Accident drill conveys painful reality


Sirens blared through the streets, police cars, a fire truck and ambulance arrived, and a crowd of rubberneckers gathered around the scene of a car crash involving a drunk driver. There was blood, death, and handcuffs. But it was all a drill.

Adams State University freshman Ryan Milner, a sociology major with an emphasis in criminal justice, organized the drill as a serving learning project for a sociology course. His goal was to help his fellow students become more aware of the real dangers of not only alcohol use, but also texting and drug use while driving.

Milner recruited several friends - most of them, nursing majors - to portray the car's passengers. Over the last two weeks, he coordinated the exercise with area first responders: the Adams State Police Department, Colorado State Patrol, Alamosa Police, Alamosa Ambulance Service, and Alamosa Fire Department. Layton's Towing provided a wrecked car for realism.

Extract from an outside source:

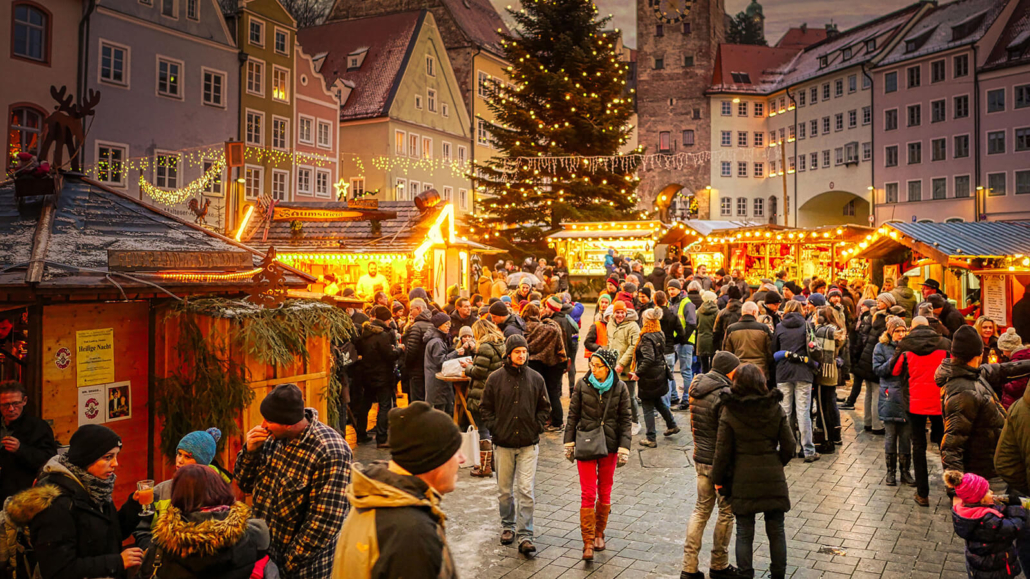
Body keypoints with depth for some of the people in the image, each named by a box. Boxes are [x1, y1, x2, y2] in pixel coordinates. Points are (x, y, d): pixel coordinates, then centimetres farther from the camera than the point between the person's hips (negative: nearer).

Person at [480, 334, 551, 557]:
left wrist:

Adams State Deputy Police Chief, Tresa Rupright, said, "Some reality scenarios are excellent for students to see. To see their friends, kids their age, lying on the street with blood all over, or a sibling distraught over her brother - that is all reality. The benefit of this is everyone gets up when its over. But the truth, as Alamosa Police Officer Pichon pointed out, is that over 10,000 people die each year in alcohol related accidents."